Mme Richer (Jocelyne) :
Bonjour, Mme Saint-Germain.
Mme Saint-Germain (Raymonde) :
Bonjour.
Mme Richer (Jocelyne) : Quand
on lit votre rapport, je dirais, la première réaction, c'est la surprise. On se
dit que ça dépasse l'entendement, une telle situation qui pourrait faire penser
à un pays du tiers-monde.
J'aimerais savoir, vous, comment vous avez
réagi quand vous avez pris connaissance de l'ampleur de cette situation-là,
l'ampleur de cette tragédie-là?
Mme Saint-Germain (Raymonde) :
Pour avoir, dans le cadre de mes fonctions au sein de l'Association des
ombudsmans et médiateurs de la Francophonie, visité un certain nombre de
prisons en Afrique, j'ai réagi exactement comme vous en me disant : Le
tiers-monde, ce n'est pas si loin. Premièrement.

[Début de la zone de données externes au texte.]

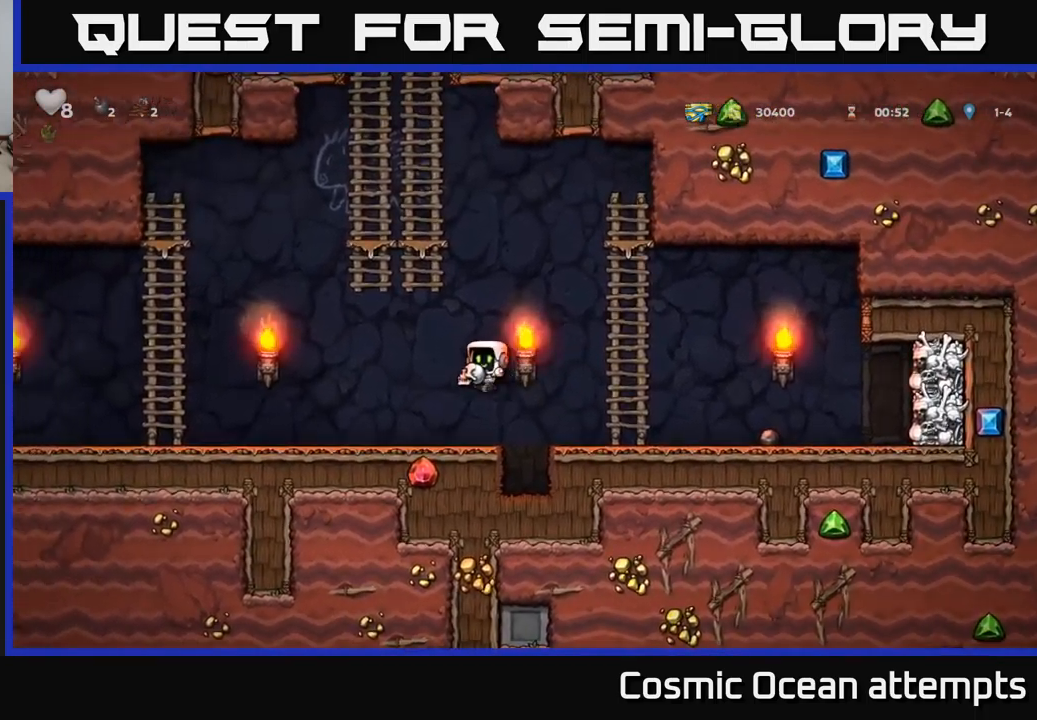
{"buttons": ["DPAD_LEFT"], "left_stick": "center", "events": []}
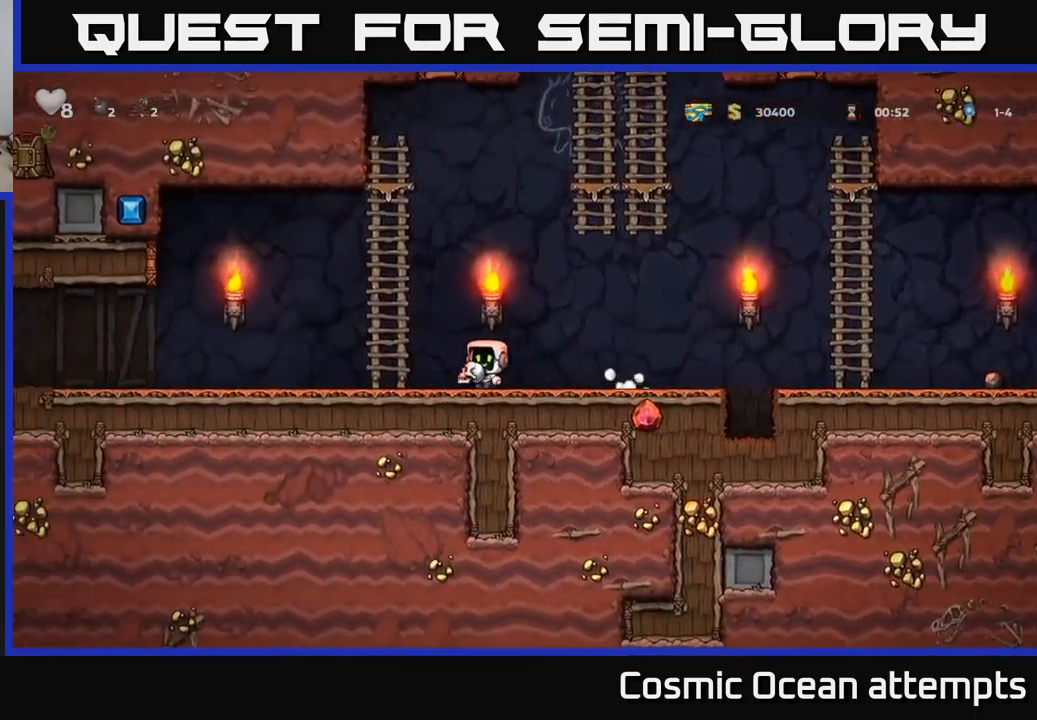
{"buttons": [], "left_stick": "center", "events": [[233, "DPAD_LEFT", "up"]]}
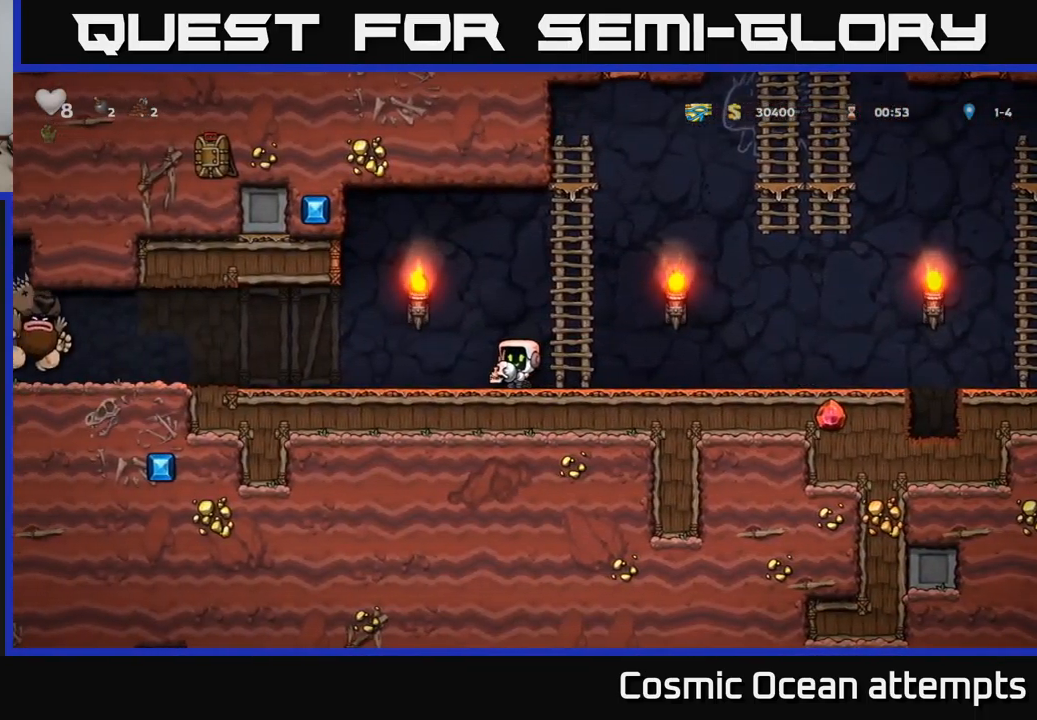
{"buttons": ["DPAD_RIGHT"], "left_stick": "center", "events": [[17, "DPAD_LEFT", "down"], [133, "DPAD_LEFT", "up"], [283, "DPAD_RIGHT", "down"]]}
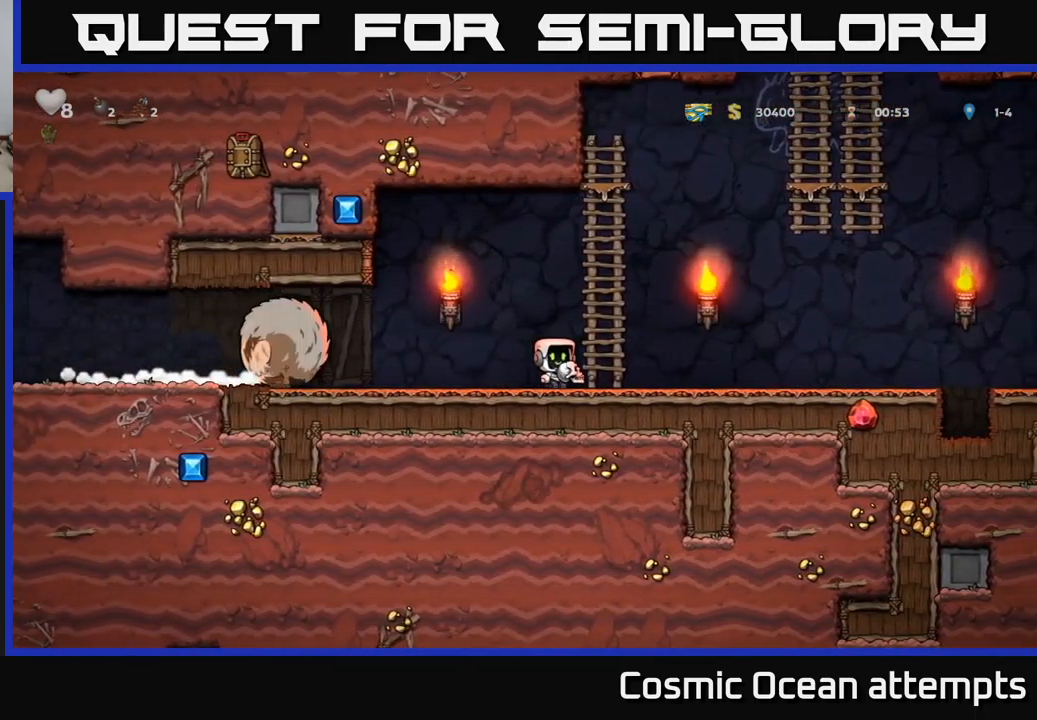
{"buttons": ["DPAD_RIGHT"], "left_stick": "center", "events": []}
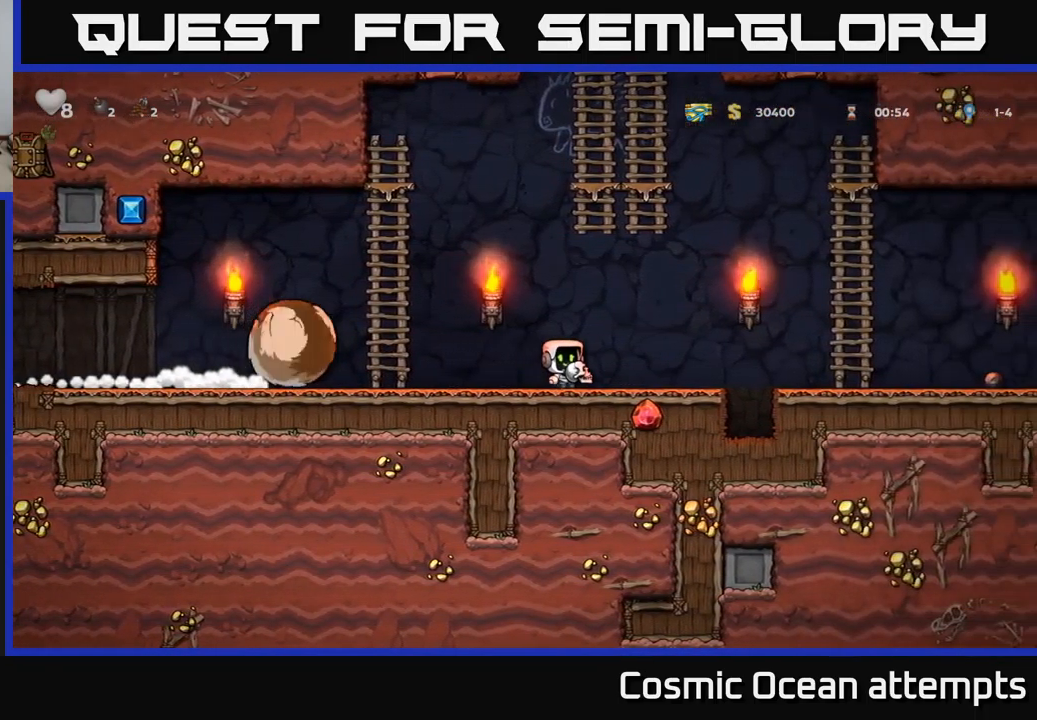
{"buttons": ["A", "DPAD_UP", "DPAD_RIGHT"], "left_stick": "center", "events": [[217, "A", "down"], [400, "DPAD_UP", "down"]]}
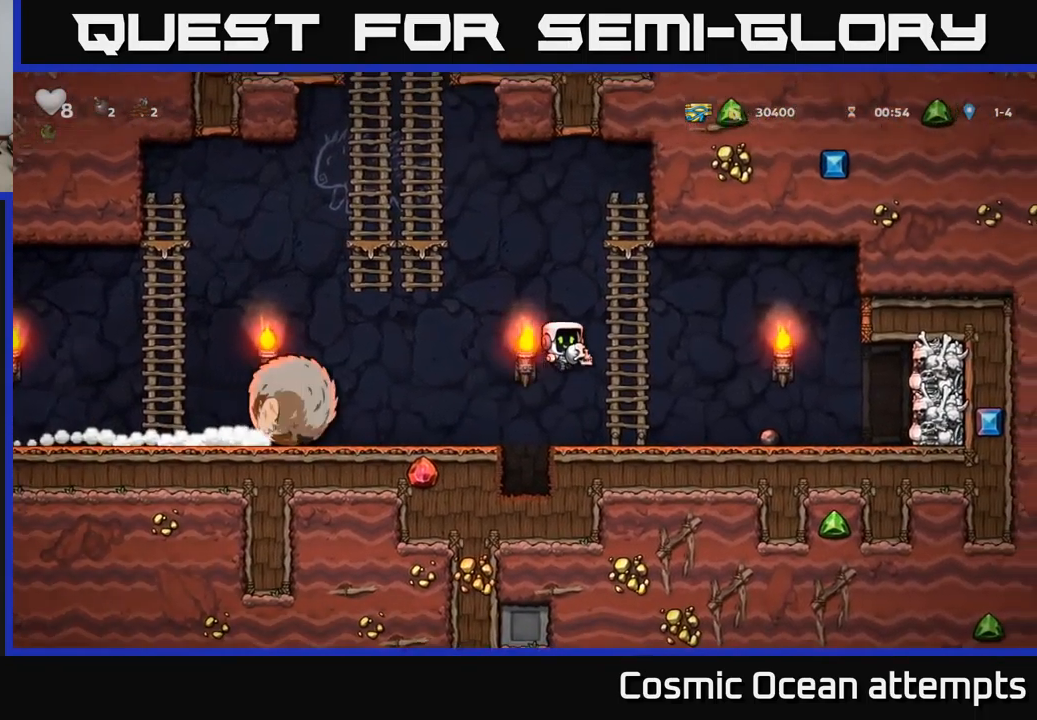
{"buttons": ["DPAD_LEFT"], "left_stick": "center", "events": [[17, "DPAD_RIGHT", "up"], [100, "A", "up"], [300, "DPAD_LEFT", "down"], [350, "A", "down"], [350, "DPAD_UP", "up"], [500, "A", "up"]]}
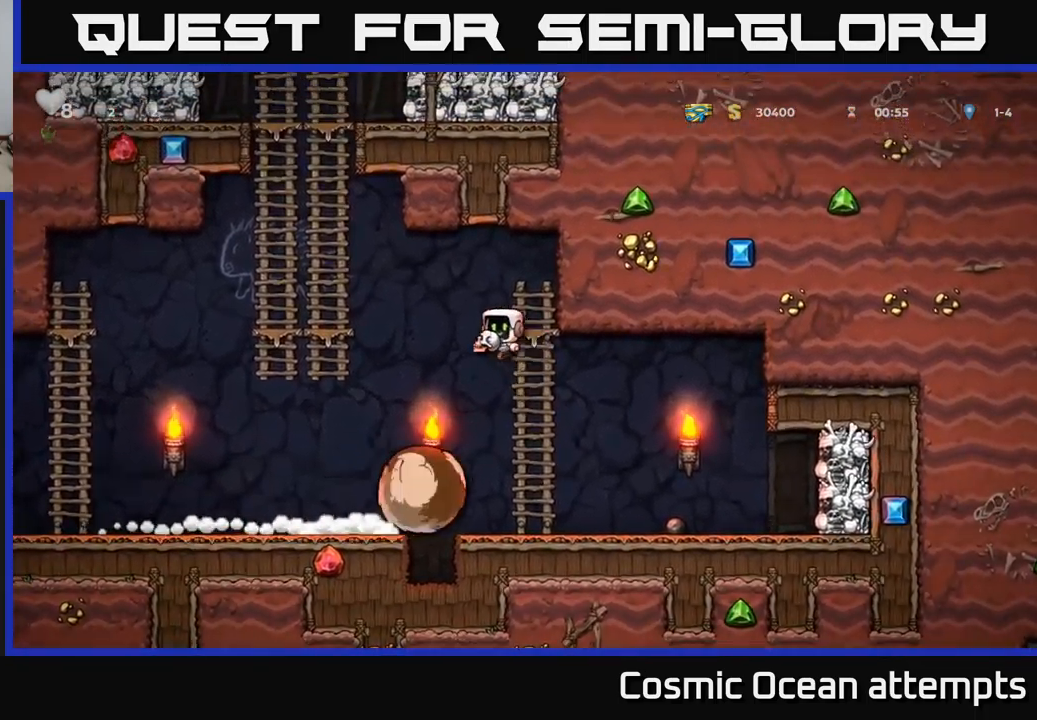
{"buttons": [], "left_stick": "center", "events": [[367, "DPAD_LEFT", "up"]]}
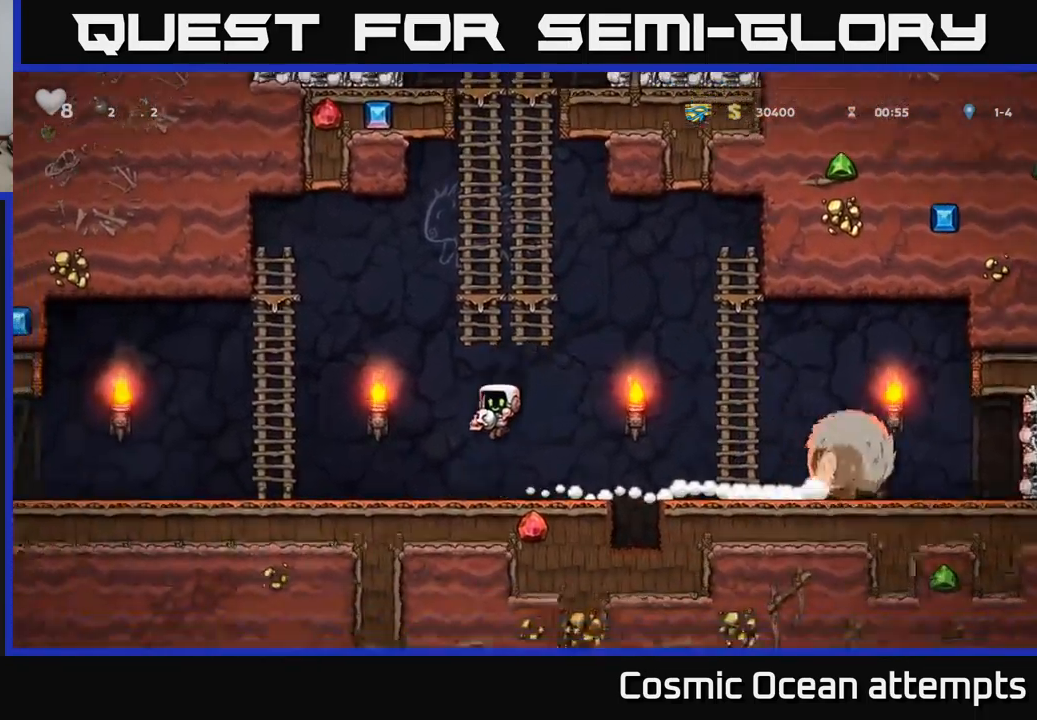
{"buttons": ["DPAD_RIGHT"], "left_stick": "center", "events": [[50, "DPAD_RIGHT", "down"], [100, "A", "down"], [200, "A", "up"]]}
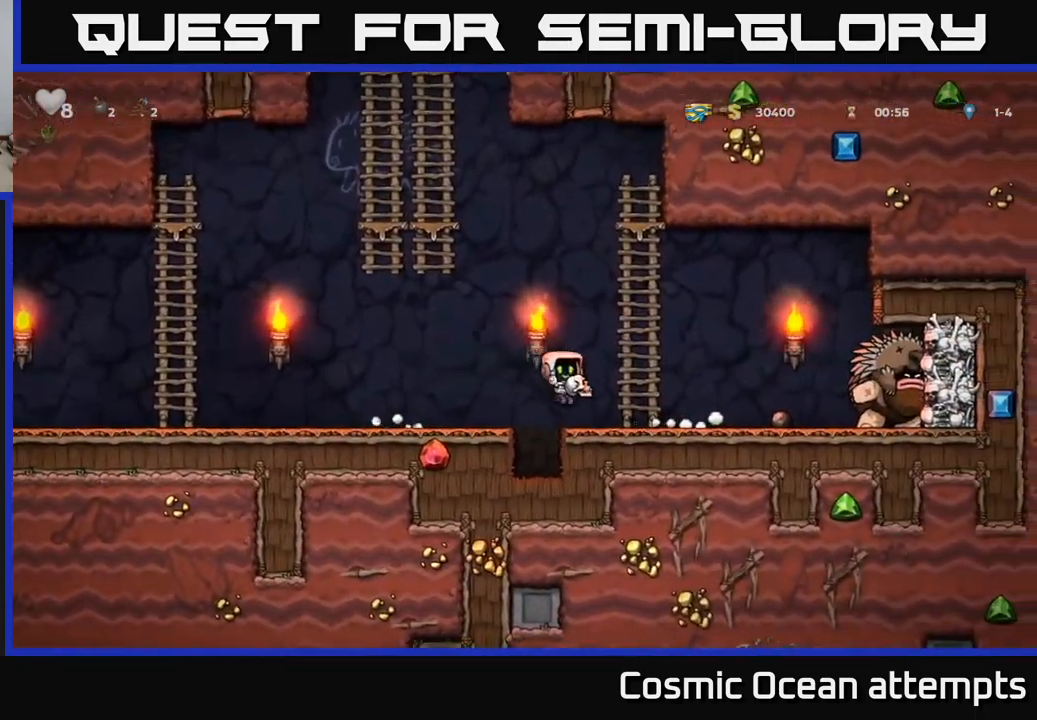
{"buttons": ["A", "DPAD_LEFT"], "left_stick": "center", "events": [[116, "X", "down"], [166, "DPAD_RIGHT", "up"], [199, "DPAD_LEFT", "down"], [199, "X", "up"], [399, "A", "down"]]}
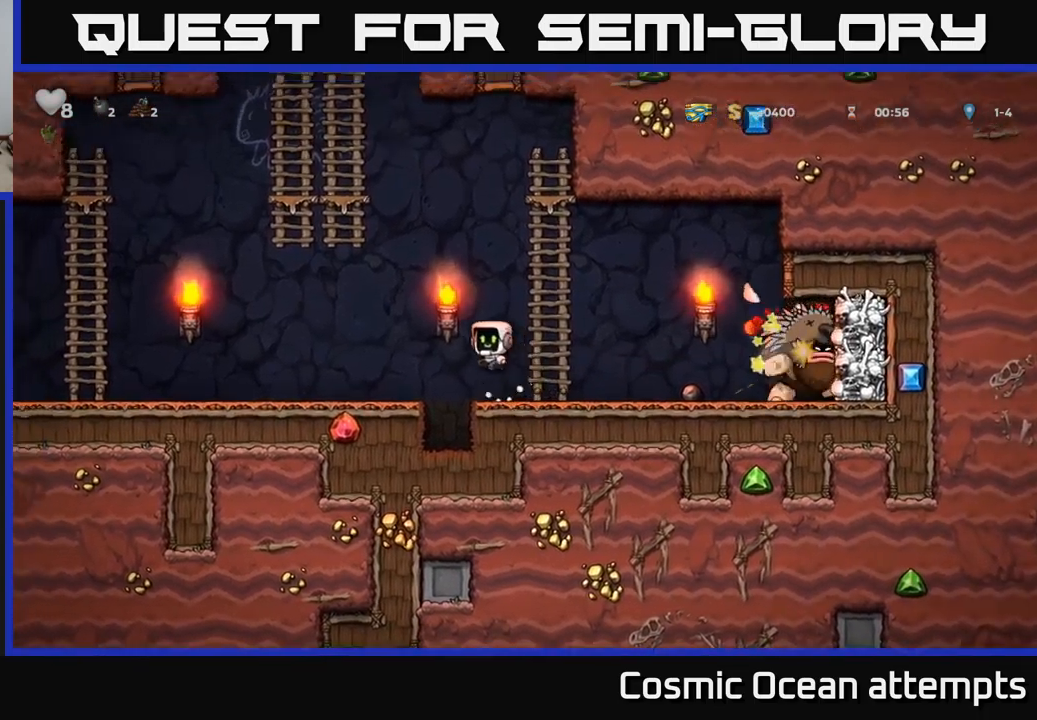
{"buttons": ["DPAD_LEFT"], "left_stick": "center", "events": [[17, "A", "up"]]}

Deuxièmement, quand j'ai eu un premier
rapport sur les enjeux correctionnels des enquêteurs qui sont ici présents, on
a rapidement convenu que cet enjeu-là, au fond, que la détention,
l'incarcération, c'était la conséquence de phénomènes beaucoup plus
fondamentaux et que la solution n'était pas dans la judiciarisation, la
surjudiciarisation et l'incarcération qui en découle, mais bien dans la prise
en charge des problèmes qui sont à l'origine des actes criminels, donc des problèmes
de dépendance, des problèmes de violence conjugale, des difficultés d'accès à
l'emploi, des difficultés d'accès à l'éducation, donc toutes sortes d'enjeux qui
sont beaucoup plus des enjeux sociaux que des enjeux de justice au départ. C'est
pourquoi nous avons poursuivi cette enquête et que nous l'avons étendue aux
enjeux qui sont liés à la prévention de la criminalité et aux services sociaux.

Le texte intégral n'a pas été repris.